Wearing sunglasses and sun hat to protect eyes and skin from sun
My really cool sun hat and sunglasses in Puno, Peru

Now don’t worry! You can get protective sunglasses for cheap still, but you’ll probably have to buy them from an actual store, not a street kiosk. And look for the sticker or tag that says the sunglasses “block 95-100% of UV rays,” or “UV absorption up to 400nm” or CE. You can probably get these at a 7 Eleven or H&M or something. I’m not saying you need designer glasses – they can be cheap! (proof here) – just avoid the sketchy street sunglasses.

You should also be thinking about how much light can leak in from the sides of your sunglasses depending on the shape of your shades. In general, the bigger the better. And the more the frame wraps around your face, the better. #BugEyes for the win.

*For my Myopic Digital Nomad Friends*

Those of us with myopia aka nearsightedness have a whole other issue to deal with: we can’t see without glasses or contacts.

I’m pretty myopic (-5.50) and have been wearing contact lenses since age 9. I wear glasses in the morning and at night, but I can’t see well enough in glasses (slows my reaction time, can’t see peripherally) to wear them in everyday life.

We contacts-wearers have to prepare ahead of time to make sure we have enough contact lenses to last us through our travels.
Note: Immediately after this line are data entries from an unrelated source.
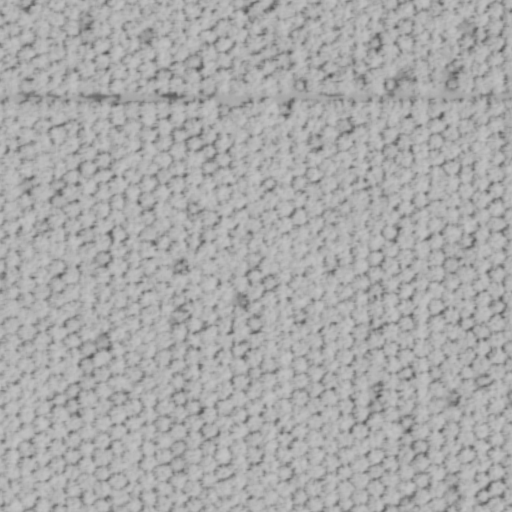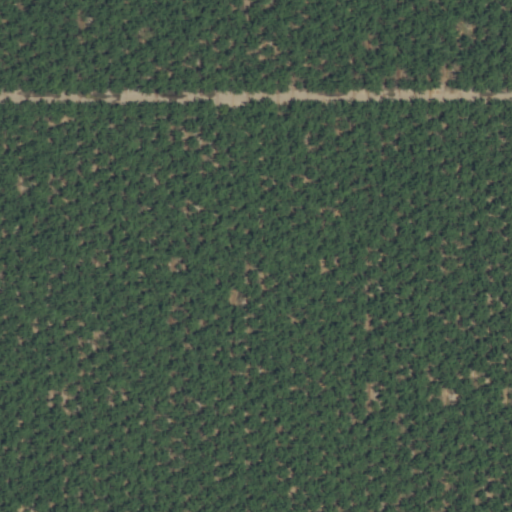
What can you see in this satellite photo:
crop: (256, 256)
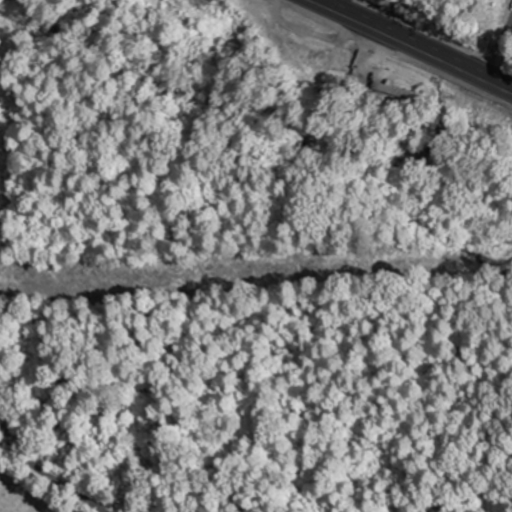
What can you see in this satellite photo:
building: (303, 46)
road: (405, 46)
building: (12, 430)
road: (54, 476)
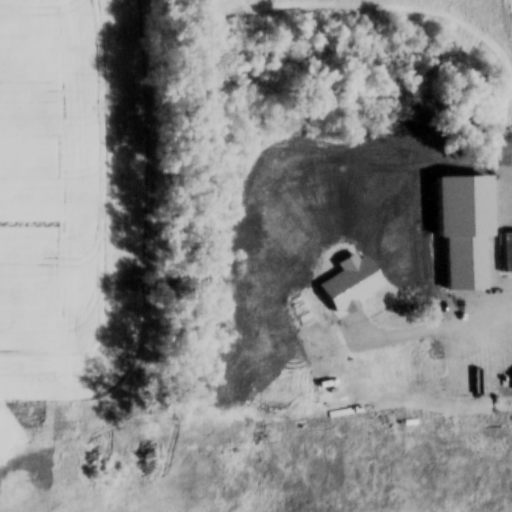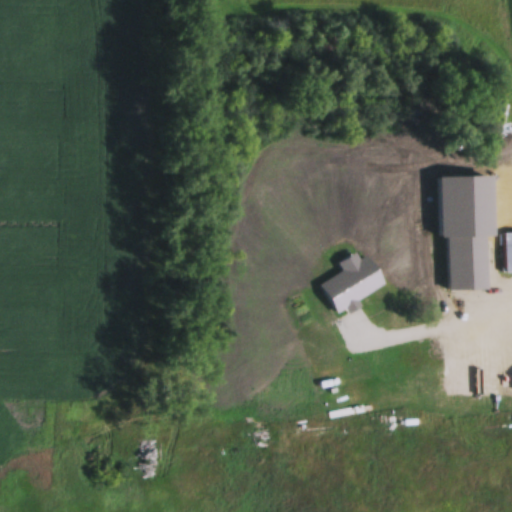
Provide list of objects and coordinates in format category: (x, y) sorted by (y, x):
building: (501, 253)
building: (450, 263)
road: (495, 312)
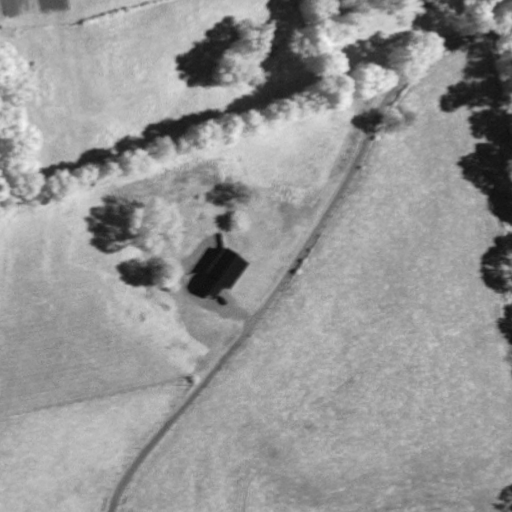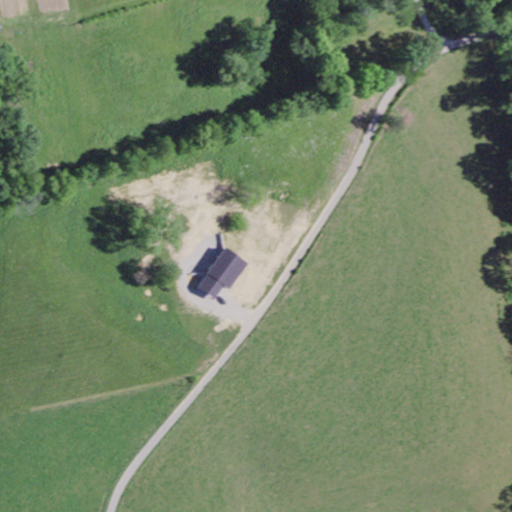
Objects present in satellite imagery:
road: (299, 253)
building: (223, 269)
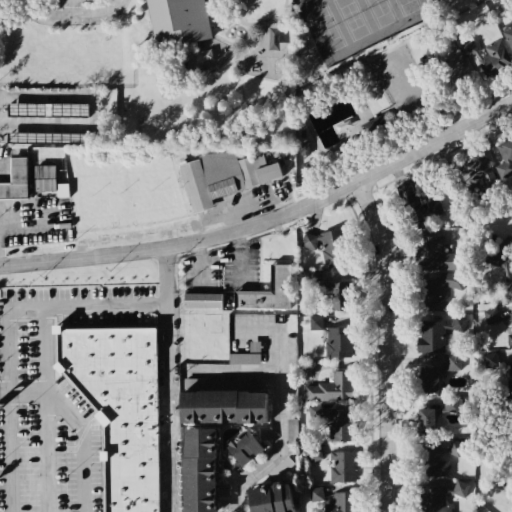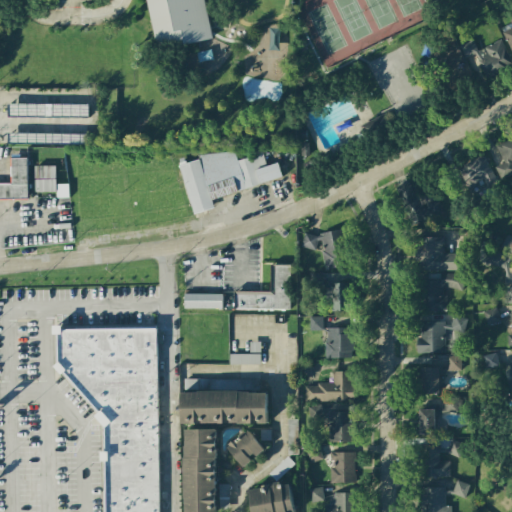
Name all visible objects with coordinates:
road: (54, 15)
road: (96, 15)
building: (177, 22)
building: (507, 38)
building: (488, 56)
park: (370, 81)
building: (478, 172)
building: (224, 176)
building: (45, 178)
building: (16, 181)
building: (427, 206)
road: (267, 220)
building: (328, 247)
building: (435, 255)
building: (496, 259)
building: (319, 285)
building: (439, 291)
building: (268, 293)
building: (508, 295)
building: (342, 296)
building: (203, 301)
building: (491, 316)
building: (316, 323)
road: (9, 333)
road: (387, 333)
building: (437, 334)
building: (510, 339)
building: (339, 343)
road: (43, 354)
building: (244, 359)
building: (490, 360)
building: (453, 363)
road: (234, 372)
building: (511, 375)
road: (168, 379)
building: (429, 379)
building: (331, 389)
road: (33, 393)
road: (280, 403)
building: (450, 404)
building: (119, 407)
building: (224, 407)
building: (426, 421)
building: (340, 426)
building: (244, 447)
building: (455, 448)
road: (10, 452)
road: (44, 452)
building: (314, 455)
building: (433, 462)
building: (342, 467)
building: (281, 468)
building: (200, 470)
building: (460, 489)
building: (316, 494)
building: (272, 498)
building: (434, 500)
road: (388, 501)
building: (340, 502)
road: (234, 510)
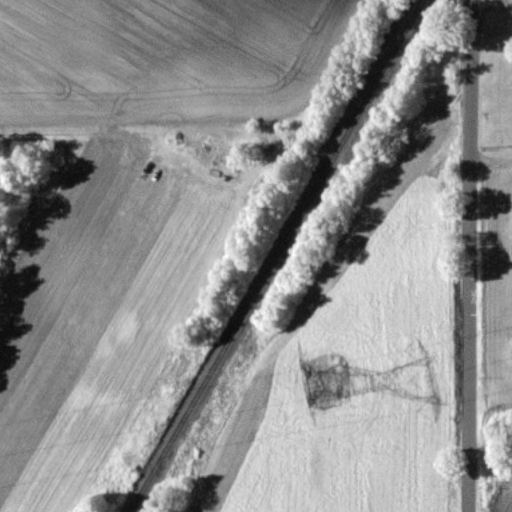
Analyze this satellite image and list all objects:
road: (497, 72)
railway: (273, 256)
road: (469, 256)
power tower: (317, 375)
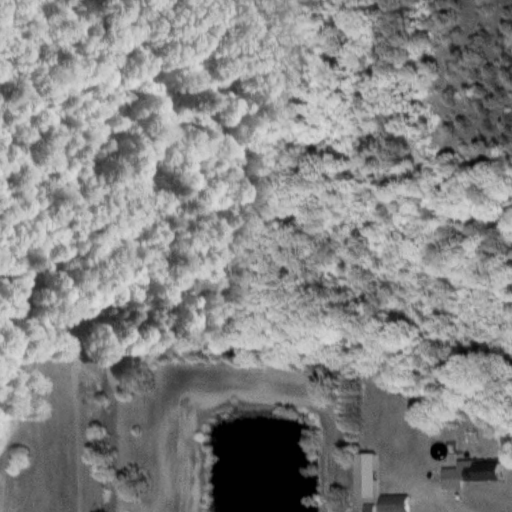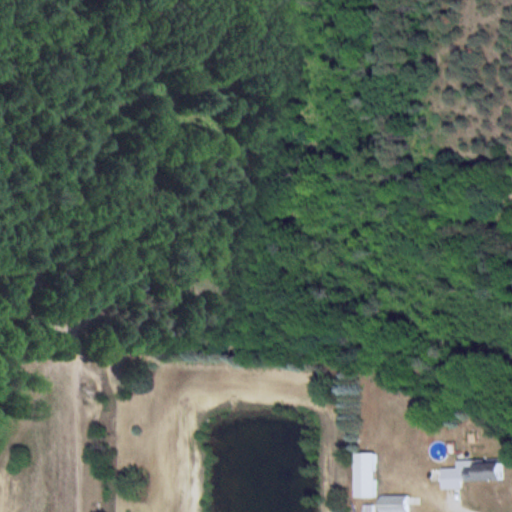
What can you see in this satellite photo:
building: (477, 474)
building: (370, 476)
building: (399, 504)
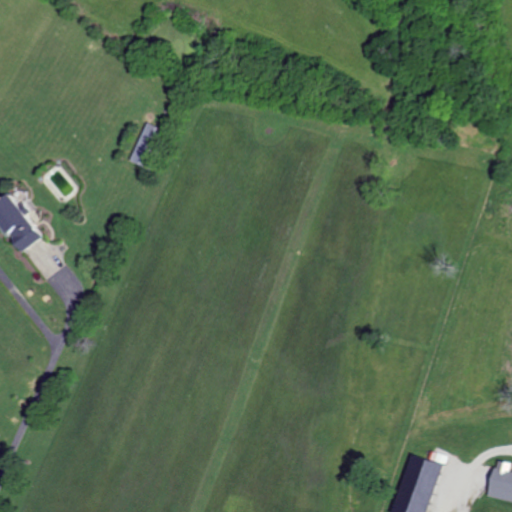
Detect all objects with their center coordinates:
building: (146, 144)
building: (18, 223)
road: (52, 353)
building: (419, 483)
road: (434, 510)
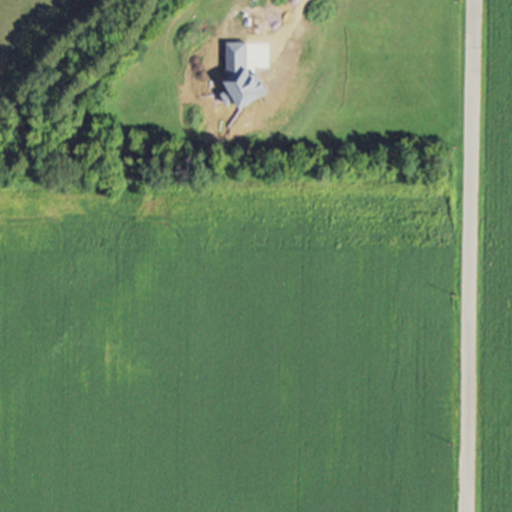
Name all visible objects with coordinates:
road: (279, 19)
road: (470, 255)
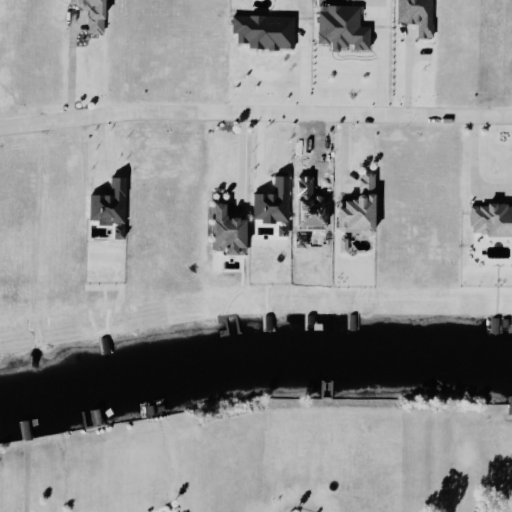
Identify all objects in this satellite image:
building: (414, 14)
building: (339, 26)
road: (408, 68)
road: (69, 72)
road: (255, 112)
road: (244, 157)
road: (474, 167)
building: (353, 206)
building: (490, 218)
building: (221, 230)
building: (340, 244)
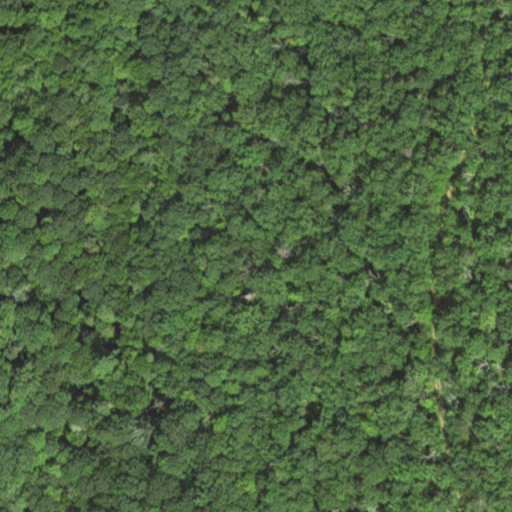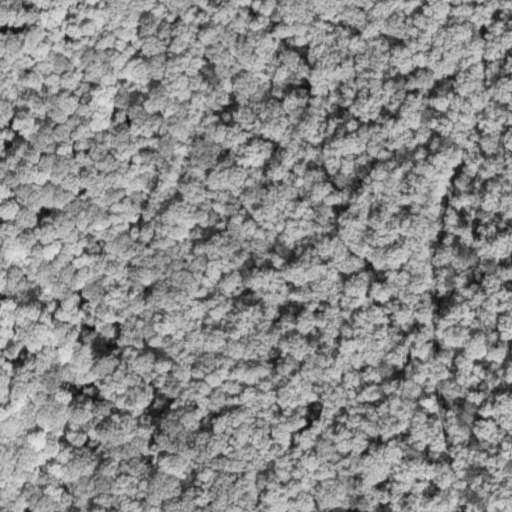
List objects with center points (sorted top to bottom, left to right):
road: (434, 251)
road: (202, 254)
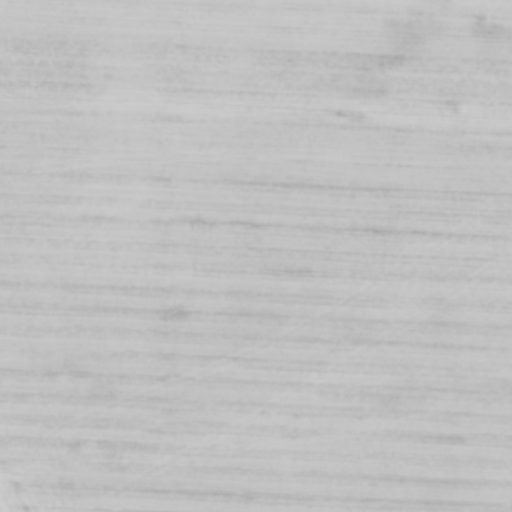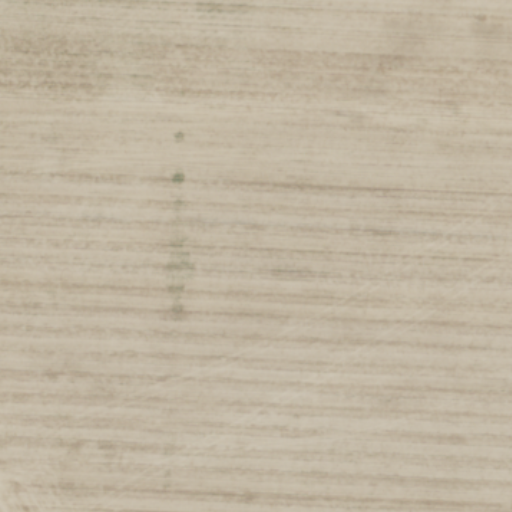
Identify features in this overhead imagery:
crop: (256, 255)
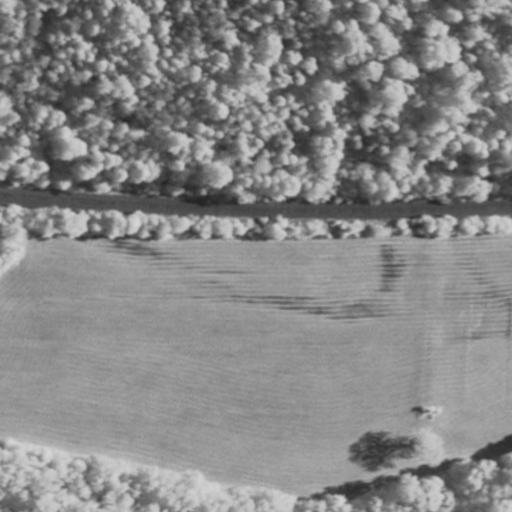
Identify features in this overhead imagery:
railway: (255, 190)
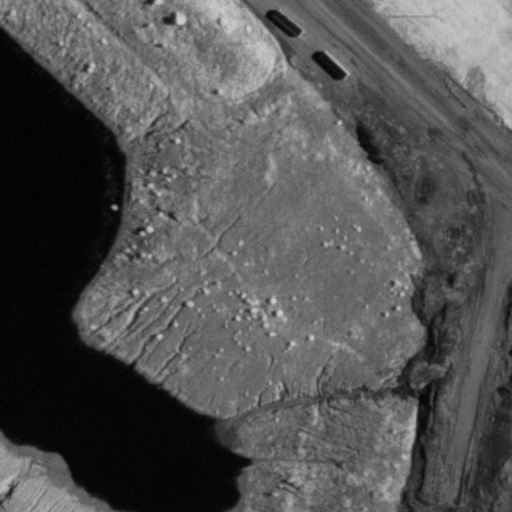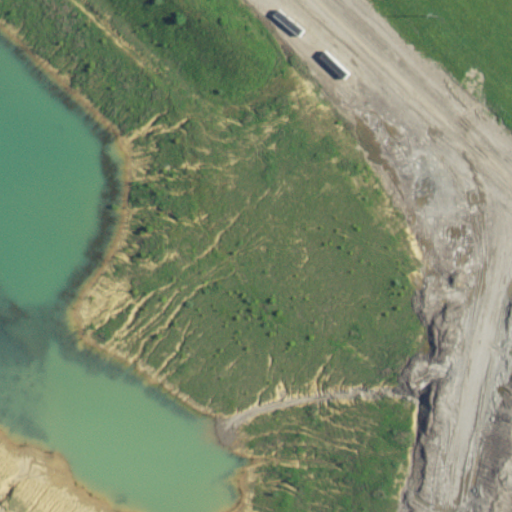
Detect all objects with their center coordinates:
road: (507, 203)
road: (500, 216)
quarry: (374, 277)
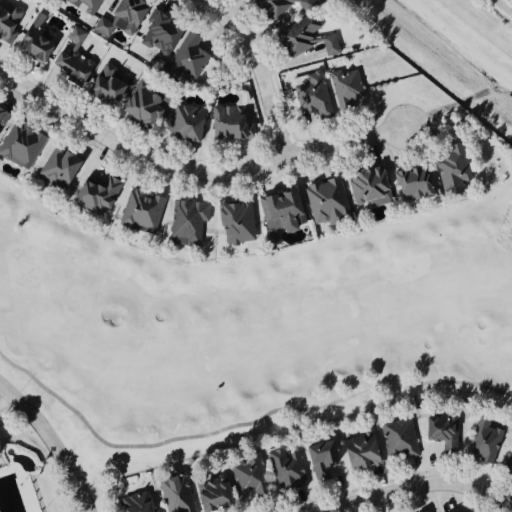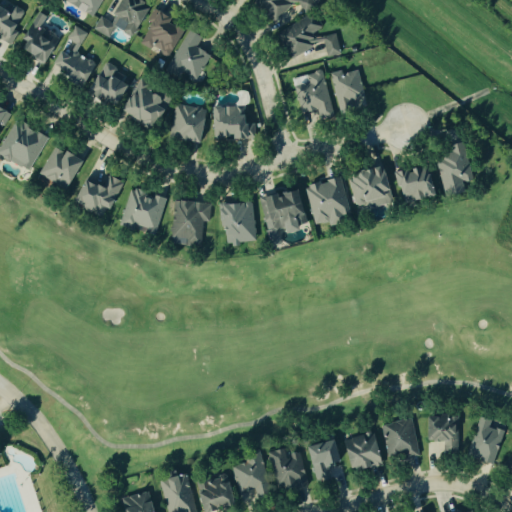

I actually have never had to deal with optometry while living abroad and I wonder what would happen if I did.

As for glasses, if you don’t have top-notch vision insurance, chances are you will have to choose between having your insurance cover your glasses OR contacts in any given year. (This is bullshit. WE NEED BOTH. Just because I buy glasses doesn’t mean I don’t need to buy contacts that same year WTF.)

Anyways, the best solution I found was to get glasses from Warby Parker this past year when my old ones broke. It cost $175, including the eye exam (the prescription is only good for glasses though, not contacts FYI).

Finally got new from @warbyparker

A post shared by Michelle Vogel (@mishvo) on

Another note on myopia for digital nomads: I’ve heard South Korea is a blazingly cheap place to get LASEK corrective eye surgery. I even know someone who used to teach English there and saved up and got the surgery done. It sounds downright crazy but I’m pretty curious about it if it really is cheaper.

Do you protect your eye health when you travel?

So yeah this is a weird post. But I think about these things a lot so figured I would share what I’ve learned. Do you think about your eye health when you travel or work as a digital nomad?

You gotta protect your eyes!! Especially as a digital nomad, you face a lot of risk factors as a digital nomad traveling and working around the world.